Twitter is a great form of social media that allows one to express their opinions quickly and concisely. Sometimes it can be used maliciously and users can be verbally or sexually harassed. We hope to combat this problem and recognize individual tweets that are harmful. This is especially because if there is no hashtag (as is the case for most non-celebrities/the everyday man or woman), then it is harder to recognize or see a trend of abuse on Twitter. With Spotlight, we hope to find these trends and classify tweets as malicious.
What it does
Spotlight takes the URL of a tweet and using the Twitter API, analyzes the text of the tweet and classifies the text as positive, negative, or neutral. The output of the program is a percent probability as to whether or not the text is negative.

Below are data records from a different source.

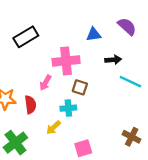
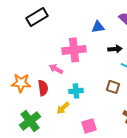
black rectangle: (26, 37) -> (37, 17), moved
pink arrow: (45, 83) -> (56, 69), turned 88
brown square: (80, 87) -> (113, 87), moved

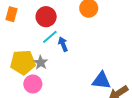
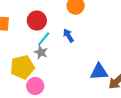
blue arrow: (63, 44) -> (68, 35), moved
gray star: (41, 63) -> (41, 52), moved

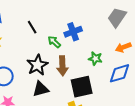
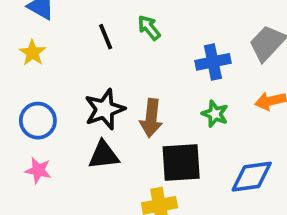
blue cross: (73, 32) -> (213, 62), moved
green arrow: (54, 42) -> (149, 28), moved
blue diamond: (119, 73) -> (252, 177), moved

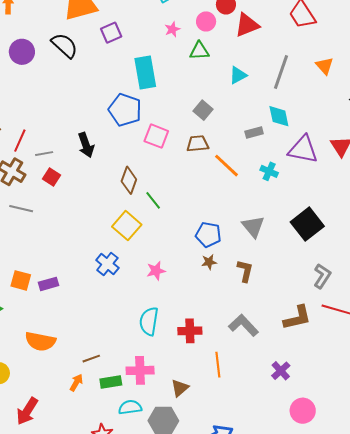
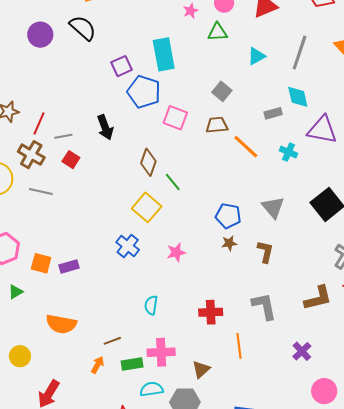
purple square: (111, 33) -> (121, 66), moved
cyan semicircle: (149, 321) -> (151, 305), moved, size x0.7
gray L-shape: (243, 325) -> (264, 306), turned 32

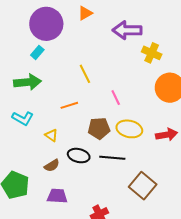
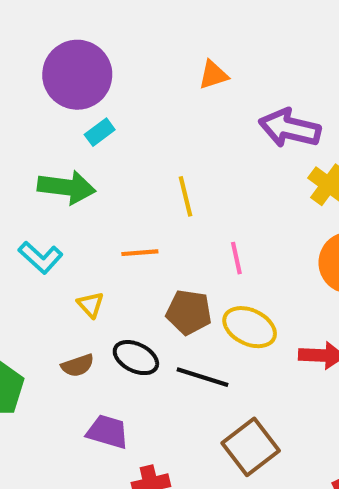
purple circle: (46, 24) -> (77, 75), moved
purple trapezoid: (57, 196) -> (108, 432), moved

By using sentiment analysis, harmful language can be recognized and the tweet can be classified as potentially malicious and "at risk" of being flagged.
How we built it
We used machine learning to train Spotlight. With a database of tweets, we were able to manually classify a series of tweets as positive, negative, or neutral. Spotlight created word frequency distributions of the three types of words (positive, negative, neutral). Using these frequencies, a new tweet could be assigned a percent probability of "negativity" or "maliciousness." The word frequency distributions used by Spotlight are updated with every user's inputed tweet, getting more accurate with every user entry.
Spotlight is primarily written in Python and implemented as a web application.
What we learned
We all learned how to work with GitHub, databases, and frameworks!
Applications: How we hope to expand on our project
After implementing single tweet analysis, we wondered if we could identify whether or not a malicious tweet was in response to another. Our next goal is to trace the origin of conflict and map tweets. Our current program ignores mentions of twitter handles (@name), but these handles can be used to identify users and get the ID of other tweets.
If we recognize a stream or influx of negative tweets targeted at a specific user, we hope to provide them access to a harassment hotline.